Example: Full Episode with Rewards

from server.env import PythonCodeReviewEnvironment
from models import PythonCodeReviewAction

env = PythonCodeReviewEnvironment(verbose=True)
obs = env.reset(task_id='syntax-fix-easy')

# Step 1: Analyze (no code change)
action = PythonCodeReviewAction(action_type='analyze_code')
obs = env.step(action)
print(f"Reward 1: {obs.reward_details.value:.4f}")

# Step 2: Edit with fix
code = 'x = 1; y = 2; print(x + y)'
action = PythonCodeReviewAction(action_type='edit_code', code=code)
obs = env.step(action)
print(f"Reward 2: {obs.reward_details.value:.4f}")

# Step 3: Submit
action = PythonCodeReviewAction(action_type='submit_solution')
obs = env.step(action)
print(f"Final Reward: {obs.reward_details.value:.4f}")

Interpreting Rewards

Positive Rewards (+0 to +1.0)

+0.5 - +1.0: Major progress (syntax fix, many tests passing)
+0.2 - +0.5: Good progress (score improvement, test gains)
+0.0 - +0.2: Small progress (quality improvement, minor gains)

Negative Rewards (−1.0 to −0)

−0.1 - 0: Stagnation (analyzed without changing code)
−0.2 - −0.1: Slight regression (small score drop)
−0.5 - −0.2: Major regression (significant score drop)
−1.0 - −0.5: Invalid action or timeout

Tuning the Reward System

For Faster Early Learning

↑ Increase SYNTAX_FIX_BONUS and COMPLETION_BONUS

To Encourage Editing Over Analysis

↑ Increase STAGNATION_PENALTY

To Reward Test Improvements More

↑ Increase TEST_PASS_REWARD_SCALE

To Penalize Mistakes More

↑ Increase REGRESSION_PENALTY_SCALE

To Balance All Components

Adjust the Scale constants (all in range 0.15-0.35 for stability)
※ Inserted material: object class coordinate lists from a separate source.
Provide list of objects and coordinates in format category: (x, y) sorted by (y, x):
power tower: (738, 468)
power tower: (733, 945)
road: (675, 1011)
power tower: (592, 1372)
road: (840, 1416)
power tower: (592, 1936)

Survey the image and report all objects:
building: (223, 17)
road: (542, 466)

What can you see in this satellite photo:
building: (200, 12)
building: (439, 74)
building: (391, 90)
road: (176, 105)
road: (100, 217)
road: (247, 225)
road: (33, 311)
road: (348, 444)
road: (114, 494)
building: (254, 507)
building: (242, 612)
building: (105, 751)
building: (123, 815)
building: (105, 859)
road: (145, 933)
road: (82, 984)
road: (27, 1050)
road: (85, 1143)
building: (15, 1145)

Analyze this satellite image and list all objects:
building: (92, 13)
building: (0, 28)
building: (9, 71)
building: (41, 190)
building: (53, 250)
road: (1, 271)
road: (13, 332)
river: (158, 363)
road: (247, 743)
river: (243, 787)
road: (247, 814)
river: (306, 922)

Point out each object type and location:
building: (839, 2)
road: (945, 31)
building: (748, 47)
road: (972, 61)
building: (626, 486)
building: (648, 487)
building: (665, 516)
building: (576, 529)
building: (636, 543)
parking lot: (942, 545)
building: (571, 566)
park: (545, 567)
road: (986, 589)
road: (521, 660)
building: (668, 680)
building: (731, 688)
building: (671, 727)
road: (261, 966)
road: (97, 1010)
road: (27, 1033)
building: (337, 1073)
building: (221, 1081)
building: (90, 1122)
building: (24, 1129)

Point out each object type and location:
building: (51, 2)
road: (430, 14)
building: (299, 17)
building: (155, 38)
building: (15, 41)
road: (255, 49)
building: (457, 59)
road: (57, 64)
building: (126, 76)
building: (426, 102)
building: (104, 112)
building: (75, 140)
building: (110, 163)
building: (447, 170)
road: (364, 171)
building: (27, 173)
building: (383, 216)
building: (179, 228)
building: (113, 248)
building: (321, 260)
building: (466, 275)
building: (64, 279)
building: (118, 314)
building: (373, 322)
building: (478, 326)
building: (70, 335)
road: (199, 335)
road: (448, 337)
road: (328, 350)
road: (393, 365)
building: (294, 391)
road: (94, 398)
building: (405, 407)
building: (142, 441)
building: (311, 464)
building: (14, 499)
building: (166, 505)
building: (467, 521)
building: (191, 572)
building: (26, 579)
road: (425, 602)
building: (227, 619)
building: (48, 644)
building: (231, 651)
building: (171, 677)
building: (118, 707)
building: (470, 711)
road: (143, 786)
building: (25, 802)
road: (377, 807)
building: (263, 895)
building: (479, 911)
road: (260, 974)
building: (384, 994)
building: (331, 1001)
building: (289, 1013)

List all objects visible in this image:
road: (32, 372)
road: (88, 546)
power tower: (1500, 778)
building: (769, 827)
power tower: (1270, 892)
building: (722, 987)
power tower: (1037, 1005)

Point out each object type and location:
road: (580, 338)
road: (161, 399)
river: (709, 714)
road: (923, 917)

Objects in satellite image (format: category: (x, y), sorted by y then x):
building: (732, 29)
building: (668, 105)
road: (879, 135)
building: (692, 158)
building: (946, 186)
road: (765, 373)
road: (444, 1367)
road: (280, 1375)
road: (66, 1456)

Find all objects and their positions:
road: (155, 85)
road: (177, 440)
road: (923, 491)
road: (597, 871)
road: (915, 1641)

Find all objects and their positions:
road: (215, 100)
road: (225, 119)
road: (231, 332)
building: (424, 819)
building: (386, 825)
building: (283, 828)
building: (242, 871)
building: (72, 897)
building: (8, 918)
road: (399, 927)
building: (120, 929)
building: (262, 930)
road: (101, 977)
Accessing Documentation Programmatically

from server.env import PythonCodeReviewEnvironment
from models import RewardDetails
import server.env

# Module-level architecture
print(server.env.__doc__)

# RewardDetails fields
print(RewardDetails.__doc__)

# One method
env = PythonCodeReviewEnvironment()
help(env._compute_reward_components)

All major functions and classes have comprehensive docstrings.